PARSIFAL CHEZ LES FILLES-FLEURS


Je me suis parfois demandé, au cours de cette étude, s’il n’était pas quelque peu impertinent de mêler de façon aussi étroite, à l’œuvre d’un artiste, sa vie ; de confondre en un même mouvement les démarches de son esprit et les impulsions de son tempérament ; d’admettre qu’il y ait entre elles parallélisme constant, interdépendance absdue. Y a-t-il vraiment dialogue entre le cœur et le cerveau ? Vivre et produire ont-ils un commun dénominateur ? Qui ne sent combien la pensée est indocile aux ordres du penseur, et plus rusée que lui, soumise à des forces qu’il ne contrôle nullement ? Et d’autre part comment ne pas tenir compte des tyrannies qu’impose à l’homme son existence journalière ? Comment ne pas suivre pas à pas, en romancier plutôt qu’en historien, les influences qu’eurent sur sa terrestre aventure les êtres qui la façonnèrent sans y songer ?

Consigne donnée 1: Transcrivez le passage de l'extrait situé entre « Je me suis parfois » et « sans y songer ? », ces deux bornes comprises.
L'extrait et les enregistrements n'ont aucun lien entre eux.

Données fournies:
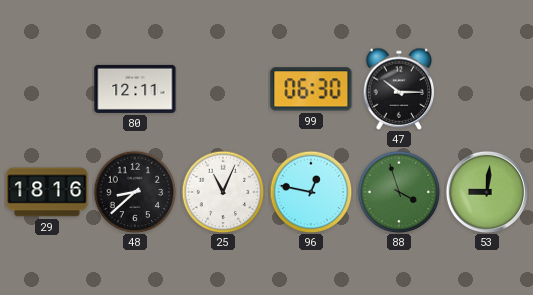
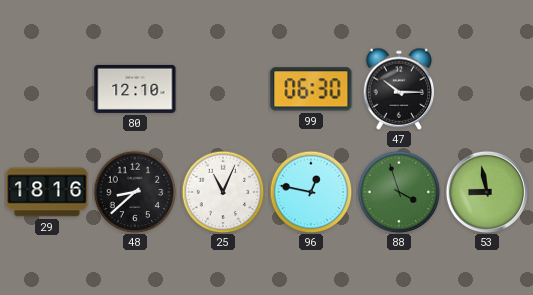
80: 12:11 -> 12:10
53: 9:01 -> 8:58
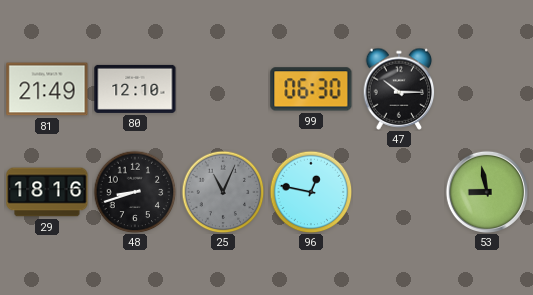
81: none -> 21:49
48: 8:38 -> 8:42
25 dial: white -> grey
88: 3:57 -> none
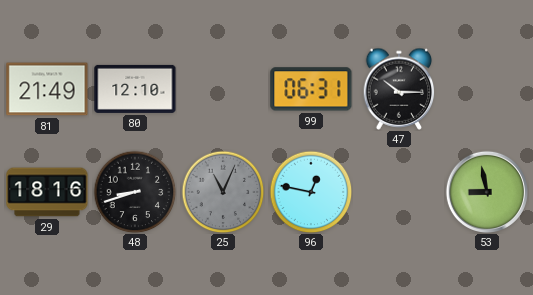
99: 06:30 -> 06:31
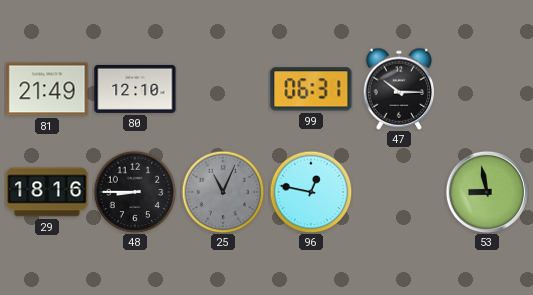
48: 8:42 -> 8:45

* * *

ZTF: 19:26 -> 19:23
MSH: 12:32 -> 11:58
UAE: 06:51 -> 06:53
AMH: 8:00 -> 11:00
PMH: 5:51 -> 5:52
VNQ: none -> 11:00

Consigne donnée 2: Reproduisez mot pour mot les lignes des enregistrements comprises entre celle qui contient « 80: 12:11 -> 12:10 » et celle qui contient « 48: 8:42 -> 8:45 », ces deux lignes incluses. Laissez les images de côté dans votre réponse.

Réponse complète 1:
Je me suis parfois demandé, au cours de cette étude, s’il n’était pas quelque peu impertinent de mêler de façon aussi étroite, à l’œuvre d’un artiste, sa vie ; de confondre en un même mouvement les démarches de son esprit et les impulsions de son tempérament ; d’admettre qu’il y ait entre elles parallélisme constant, interdépendance absdue. Y a-t-il vraiment dialogue entre le cœur et le cerveau ? Vivre et produire ont-ils un commun dénominateur ? Qui ne sent combien la pensée est indocile aux ordres du penseur, et plus rusée que lui, soumise à des forces qu’il ne contrôle nullement ? Et d’autre part comment ne pas tenir compte des tyrannies qu’impose à l’homme son existence journalière ? Comment ne pas suivre pas à pas, en romancier plutôt qu’en historien, les influences qu’eurent sur sa terrestre aventure les êtres qui la façonnèrent sans y songer ?

Réponse complète 2:
80: 12:11 -> 12:10
53: 9:01 -> 8:58
81: none -> 21:49
48: 8:38 -> 8:42
25 dial: white -> grey
88: 3:57 -> none
99: 06:30 -> 06:31
48: 8:42 -> 8:45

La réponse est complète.